_Problem statement:_ Set down exactly, from the records below, the line with "даете! А скол" through the line with "деньги до доб", and nothing else.
-*-
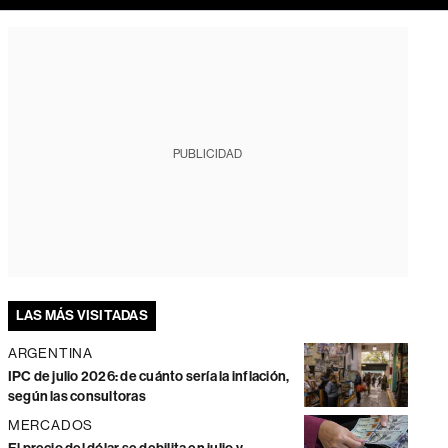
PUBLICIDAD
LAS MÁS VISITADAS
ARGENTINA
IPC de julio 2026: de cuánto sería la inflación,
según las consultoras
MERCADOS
-*-
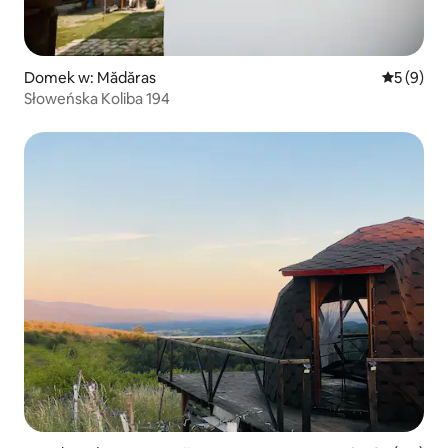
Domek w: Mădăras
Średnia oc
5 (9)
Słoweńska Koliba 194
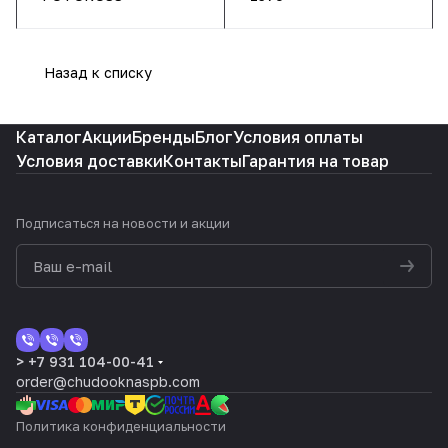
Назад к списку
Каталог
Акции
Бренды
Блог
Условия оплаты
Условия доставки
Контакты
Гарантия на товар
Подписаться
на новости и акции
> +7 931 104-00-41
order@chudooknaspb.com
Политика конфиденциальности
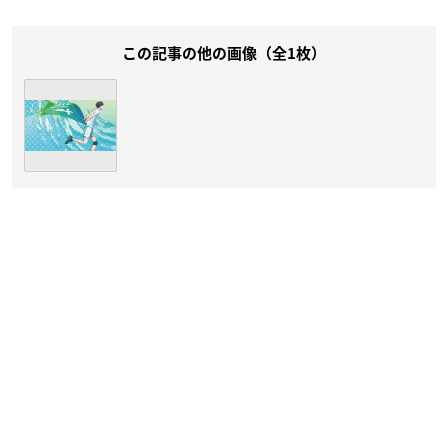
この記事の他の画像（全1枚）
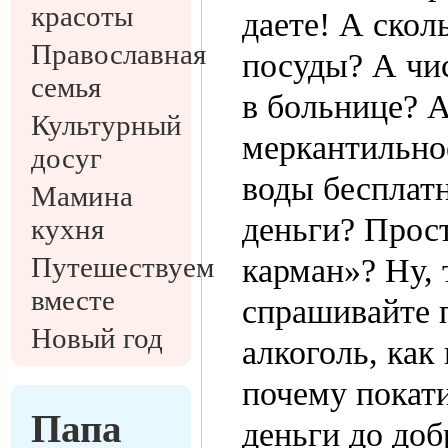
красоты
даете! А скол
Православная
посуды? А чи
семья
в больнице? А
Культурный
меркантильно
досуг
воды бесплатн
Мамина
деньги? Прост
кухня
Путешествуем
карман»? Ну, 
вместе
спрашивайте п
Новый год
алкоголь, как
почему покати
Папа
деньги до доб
-*-
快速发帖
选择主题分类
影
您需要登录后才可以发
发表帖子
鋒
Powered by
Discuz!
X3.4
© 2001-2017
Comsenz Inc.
-*-
_Written reply:_
даете! А скол
Православная
посуды? А чи
семья
в больнице? А
Культурный
меркантильно
досуг
воды бесплатн
Мамина
деньги? Прост
кухня
Путешествуем
карман»? Ну, 
вместе
спрашивайте п
Новый год
алкоголь, как
почему покати
Папа
деньги до доб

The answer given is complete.